Berdasarkan informasi yang diberikan oleh Arcadia Co., Ltd., ia mengetahui bahwa pemerintah AS secara aktif terlibat karena situasi unik Jae-gyun, yang berpartisipasi dalam pengembangan proyek pelatihan militer generasi berikutnya untuk Angkatan Darat AS.
“Memberikan tekanan militer yang dapat mengancam aliansi antara kedua negara hanya karena satu proyek pembangunan? Saya sedikit merasa kasihan pada mahasiswa Jae-gyun, tetapi betapapun berbakatnya dia, dia bukanlah orang yang dapat diselamatkan dengan mengambil risiko seperti itu.”
“Kata itu…”
Jae-young menyadari maksud dari kata-kata Presiden Mi-yeon Lee. Dia mencoba membuka mulutnya dengan wajah serius, tetapi Mi-yeon Lee menjawab terlebih dahulu.
“Benar sekali. Semua itu dilakukan demi Jaeyoung. Karena Jaeyoung lebih berharga daripada sekadar mempertaruhkan segalanya.”
“…apa-apaan ini?”
Yoon Jae-young, seorang mahasiswa berusia 22 tahun yang blak-blakan.

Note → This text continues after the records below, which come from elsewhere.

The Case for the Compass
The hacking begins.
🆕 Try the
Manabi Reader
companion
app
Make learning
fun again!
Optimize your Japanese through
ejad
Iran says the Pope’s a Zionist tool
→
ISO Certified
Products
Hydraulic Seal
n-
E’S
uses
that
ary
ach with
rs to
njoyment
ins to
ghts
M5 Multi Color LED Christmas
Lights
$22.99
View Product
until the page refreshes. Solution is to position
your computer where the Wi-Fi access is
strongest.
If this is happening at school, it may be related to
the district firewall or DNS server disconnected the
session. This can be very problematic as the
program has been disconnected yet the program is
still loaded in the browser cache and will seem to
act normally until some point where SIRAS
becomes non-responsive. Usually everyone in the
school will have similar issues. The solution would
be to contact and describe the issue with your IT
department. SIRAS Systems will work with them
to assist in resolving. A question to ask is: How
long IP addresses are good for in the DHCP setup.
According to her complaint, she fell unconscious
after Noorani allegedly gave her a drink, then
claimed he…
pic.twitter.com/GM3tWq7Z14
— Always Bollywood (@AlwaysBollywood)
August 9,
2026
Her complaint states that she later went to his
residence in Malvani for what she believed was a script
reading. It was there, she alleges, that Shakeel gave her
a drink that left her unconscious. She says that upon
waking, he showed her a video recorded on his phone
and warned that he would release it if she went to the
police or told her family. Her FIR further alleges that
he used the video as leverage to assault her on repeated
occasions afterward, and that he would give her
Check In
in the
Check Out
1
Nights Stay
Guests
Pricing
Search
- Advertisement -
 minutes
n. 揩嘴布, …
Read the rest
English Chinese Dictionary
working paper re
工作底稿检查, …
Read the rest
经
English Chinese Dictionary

Presiden Lee Mi-yeon mengatakan bahwa bagi dirinya sendiri, yang lahir di daerah pedesaan tanpa keistimewaan apa pun kecuali pandai bermain game, hubungan diplomatik antara AS dan Jepang layak dipertahankan, meskipun itu berarti membayangkan hal-hal buruk, karena Jae-young, orang yang terlibat dalam permainan itu, tampak sangat absurd.
“Apakah Jaeyoung lebih menyukai game daripada siapa pun? Tidak peduli seberapa sulit dan ganas tingkat kesulitannya… kamu harus memecahkan masalah sulit yang dianggap mustahil oleh semua orang, dan akhirnya menemukan strategi serta menemukan akhir cerita tersembunyi. Dengan menggunakan metode yang melampaui niat dan imajinasi pengembang.”
Dex telah dipuji sebagai legenda di dunia game sejak lama.
Merujuk pada reputasi tersebut, Presiden Lee Mi-yeon berkata kepada Jae-young, yang menatapnya dengan mata bingung.
“Jika kau ingin mengetahui kebenaran sepenuhnya, cobalah selesaikan permainan ini. Sebuah permainan dengan tingkat kesulitan ekstrem di mana kau harus melindungi dunia virtual yang sedang menuju kehancuran total dan mencapai Akhir Sejati yang tersembunyi. Jika itu terjadi…”
“Anda akan dapat mengungkap rahasia besar yang tersembunyi di dunia ini, termasuk identitas pengembang utamanya.”